• [Information supplied]:
◆ ◆ ◆
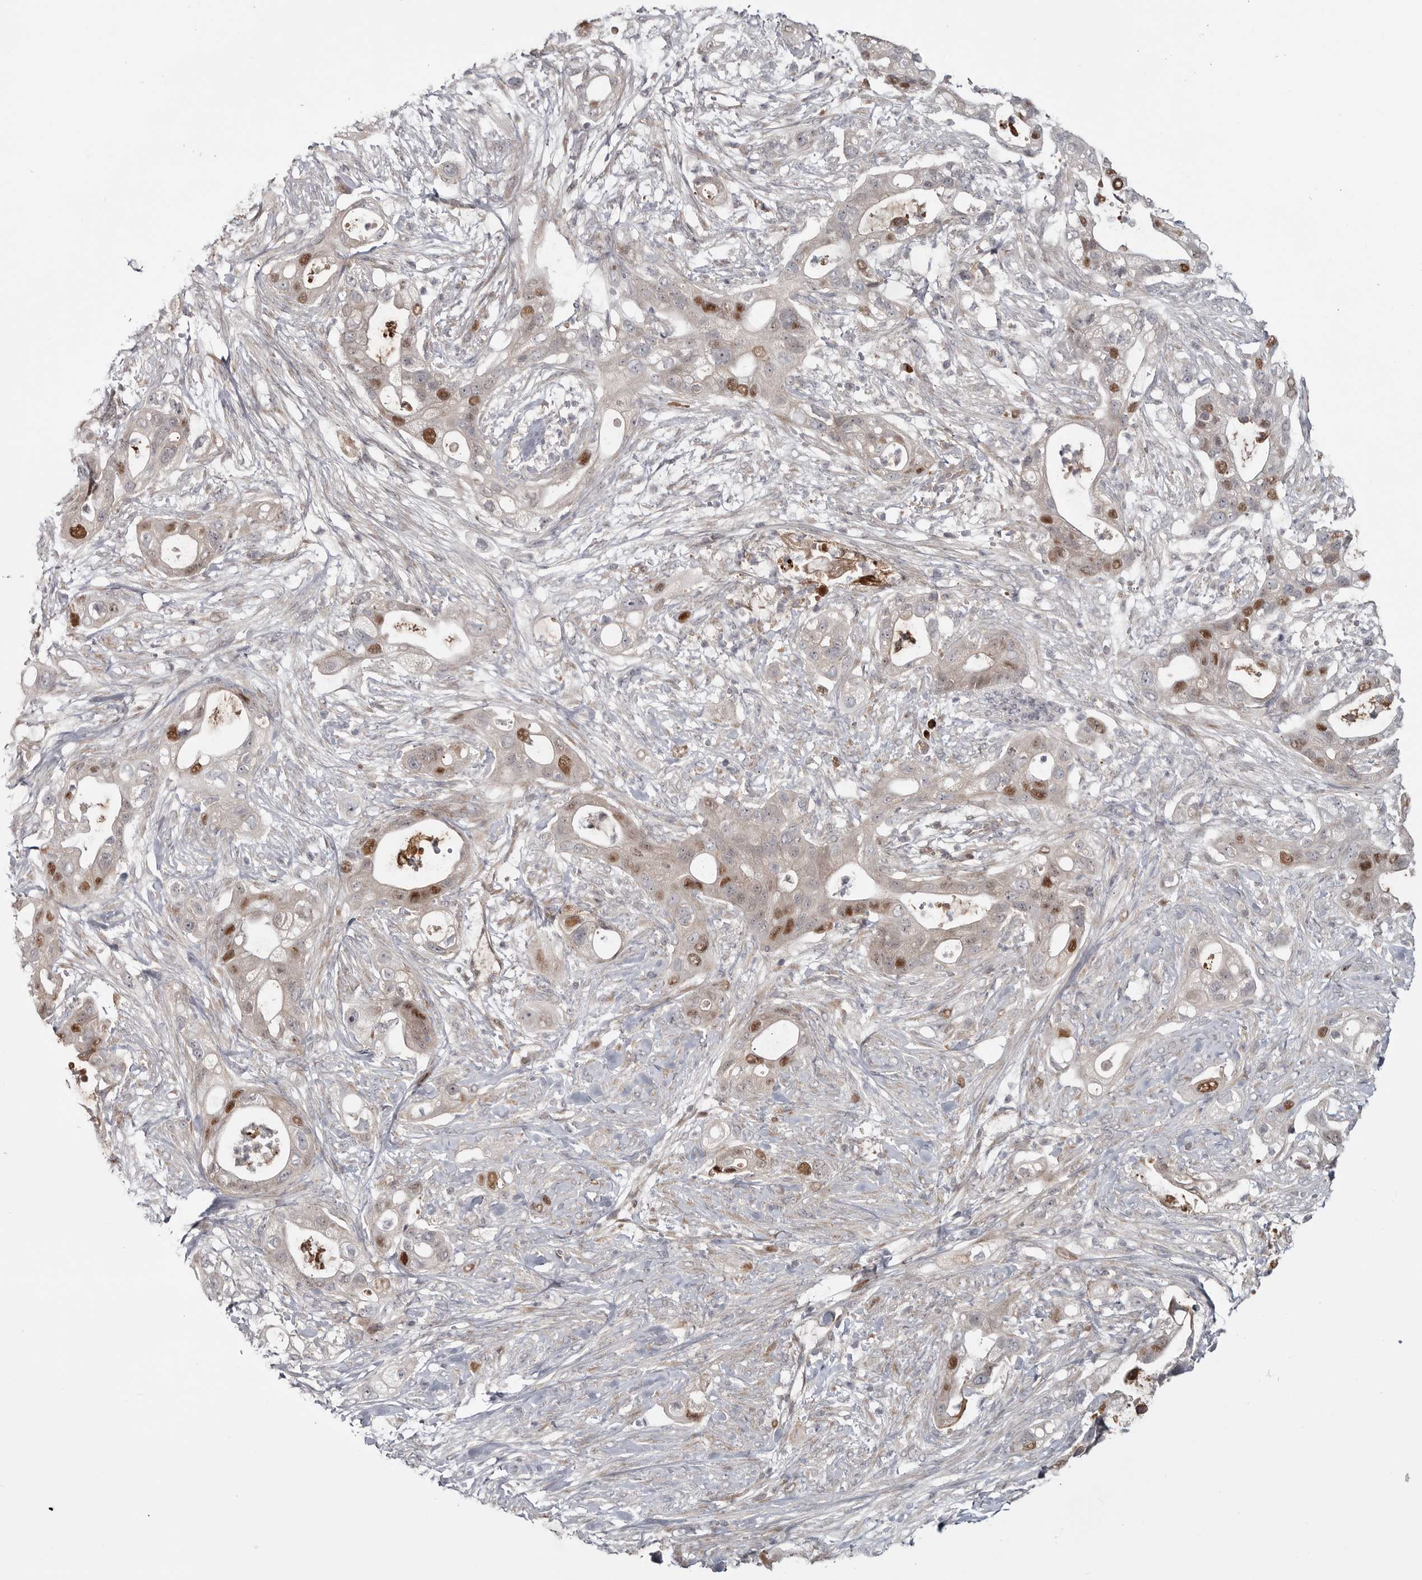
{"staining": {"intensity": "moderate", "quantity": "25%-75%", "location": "nuclear"}, "tissue": "pancreatic cancer", "cell_type": "Tumor cells", "image_type": "cancer", "snomed": [{"axis": "morphology", "description": "Adenocarcinoma, NOS"}, {"axis": "topography", "description": "Pancreas"}], "caption": "Protein analysis of pancreatic adenocarcinoma tissue displays moderate nuclear positivity in about 25%-75% of tumor cells. Nuclei are stained in blue.", "gene": "ZNF277", "patient": {"sex": "male", "age": 53}}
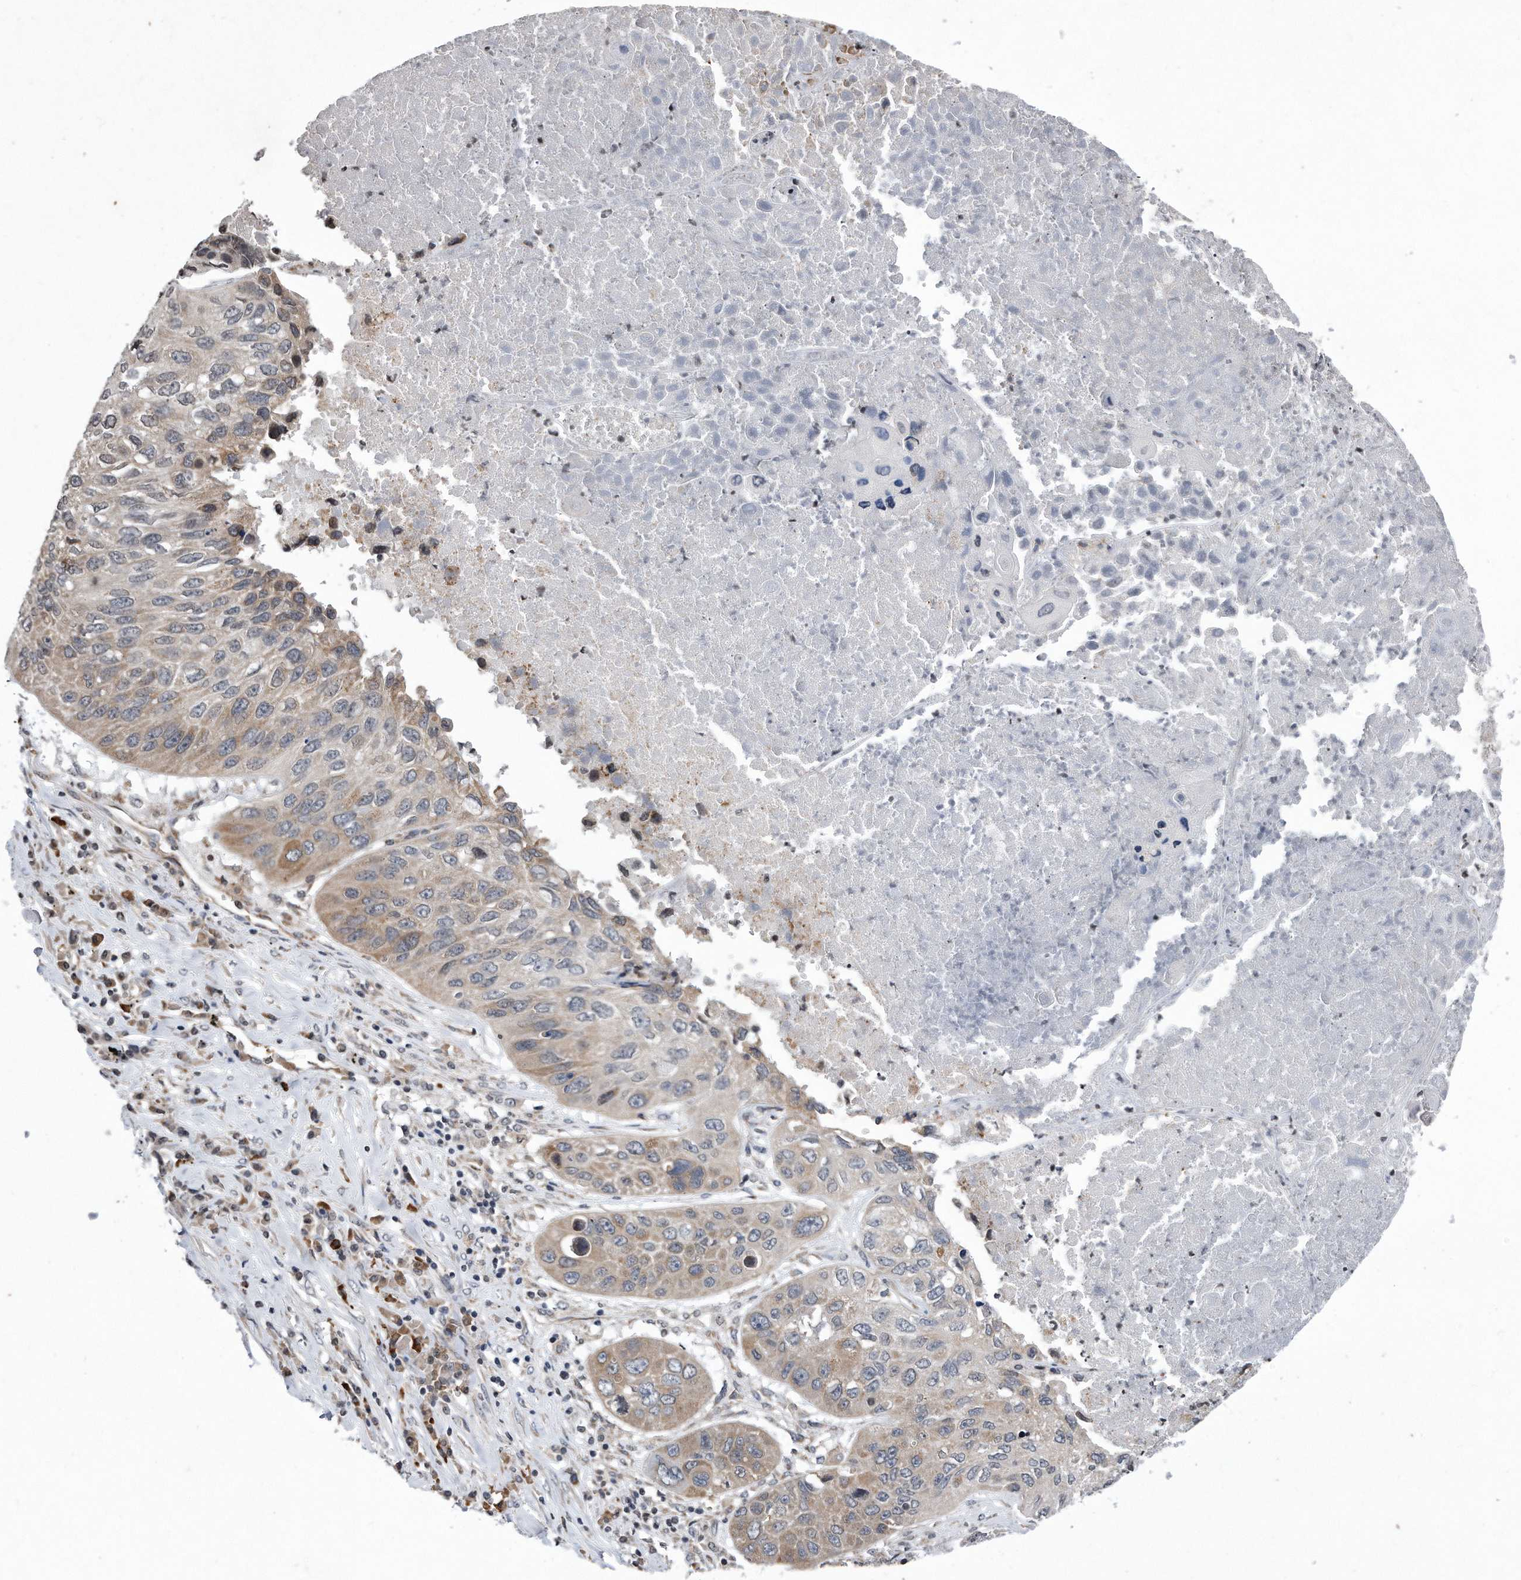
{"staining": {"intensity": "weak", "quantity": "25%-75%", "location": "cytoplasmic/membranous"}, "tissue": "lung cancer", "cell_type": "Tumor cells", "image_type": "cancer", "snomed": [{"axis": "morphology", "description": "Squamous cell carcinoma, NOS"}, {"axis": "topography", "description": "Lung"}], "caption": "Brown immunohistochemical staining in human lung squamous cell carcinoma reveals weak cytoplasmic/membranous positivity in about 25%-75% of tumor cells. Using DAB (3,3'-diaminobenzidine) (brown) and hematoxylin (blue) stains, captured at high magnification using brightfield microscopy.", "gene": "DAB1", "patient": {"sex": "male", "age": 61}}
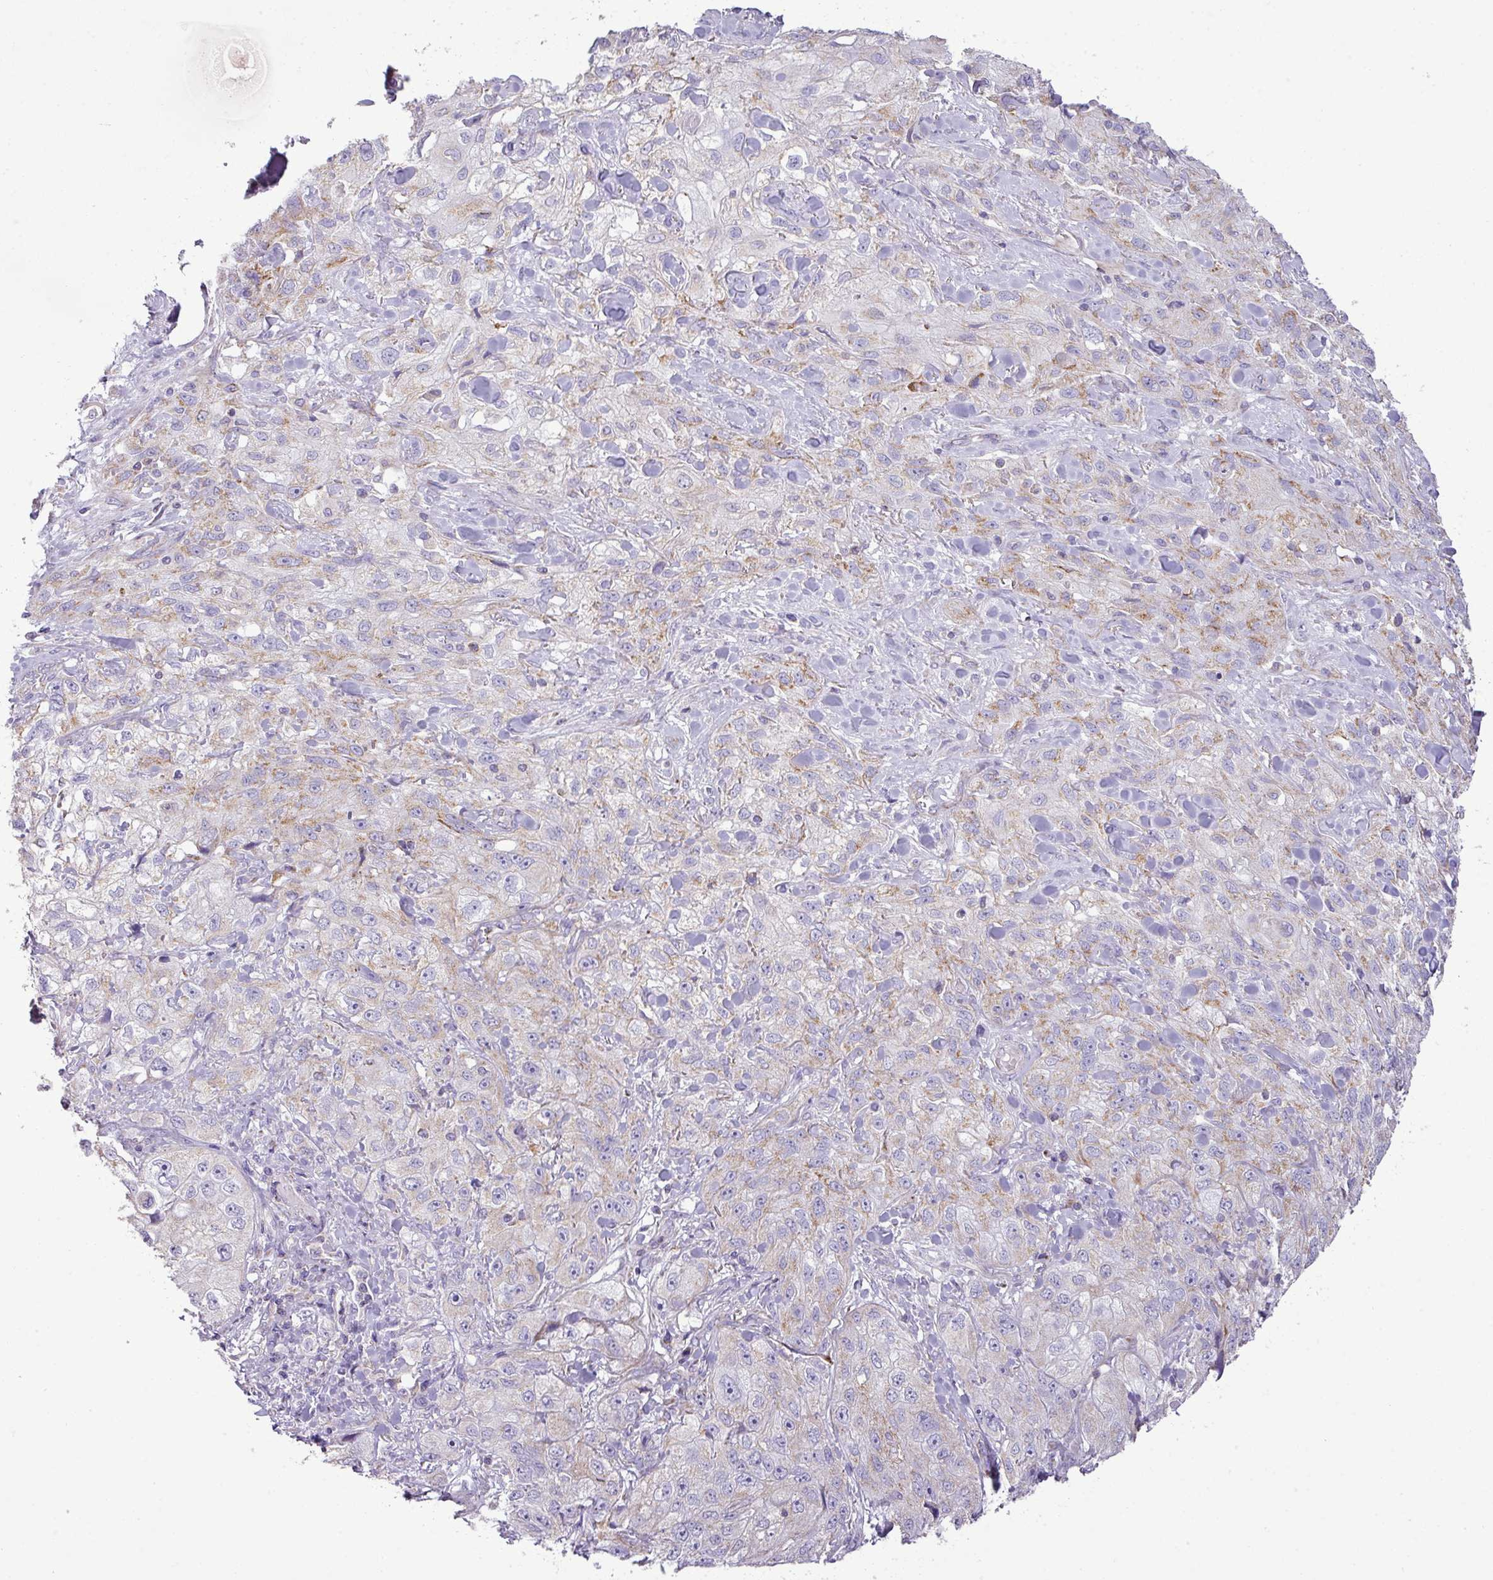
{"staining": {"intensity": "moderate", "quantity": "25%-75%", "location": "cytoplasmic/membranous"}, "tissue": "skin cancer", "cell_type": "Tumor cells", "image_type": "cancer", "snomed": [{"axis": "morphology", "description": "Squamous cell carcinoma, NOS"}, {"axis": "topography", "description": "Skin"}, {"axis": "topography", "description": "Vulva"}], "caption": "DAB (3,3'-diaminobenzidine) immunohistochemical staining of human squamous cell carcinoma (skin) reveals moderate cytoplasmic/membranous protein staining in approximately 25%-75% of tumor cells.", "gene": "ZNF81", "patient": {"sex": "female", "age": 86}}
◆ ◆ ◆
• [Exercise]:
Return all of the data exactly as written, and drop the pictures.

• [Solution]:
{"staining": {"intensity": "moderate", "quantity": "25%-75%", "location": "nuclear"}, "tissue": "pancreatic cancer", "cell_type": "Tumor cells", "image_type": "cancer", "snomed": [{"axis": "morphology", "description": "Adenocarcinoma, NOS"}, {"axis": "topography", "description": "Pancreas"}], "caption": "Protein analysis of pancreatic adenocarcinoma tissue displays moderate nuclear positivity in about 25%-75% of tumor cells. Nuclei are stained in blue.", "gene": "ZNF277", "patient": {"sex": "male", "age": 53}}
{"staining": {"intensity": "weak", "quantity": "25%-75%", "location": "cytoplasmic/membranous"}, "tissue": "lung cancer", "cell_type": "Tumor cells", "image_type": "cancer", "snomed": [{"axis": "morphology", "description": "Squamous cell carcinoma, NOS"}, {"axis": "topography", "description": "Lung"}], "caption": "Brown immunohistochemical staining in human lung squamous cell carcinoma reveals weak cytoplasmic/membranous positivity in about 25%-75% of tumor cells. Using DAB (3,3'-diaminobenzidine) (brown) and hematoxylin (blue) stains, captured at high magnification using brightfield microscopy.", "gene": "DAB1", "patient": {"sex": "male", "age": 61}}
{"staining": {"intensity": "moderate", "quantity": "25%-75%", "location": "cytoplasmic/membranous"}, "tissue": "skin cancer", "cell_type": "Tumor cells", "image_type": "cancer", "snomed": [{"axis": "morphology", "description": "Squamous cell carcinoma, NOS"}, {"axis": "topography", "description": "Skin"}, {"axis": "topography", "description": "Vulva"}], "caption": "DAB (3,3'-diaminobenzidine) immunohistochemical staining of human squamous cell carcinoma (skin) reveals moderate cytoplasmic/membranous protein staining in approximately 25%-75% of tumor cells.", "gene": "ZNF81", "patient": {"sex": "female", "age": 86}}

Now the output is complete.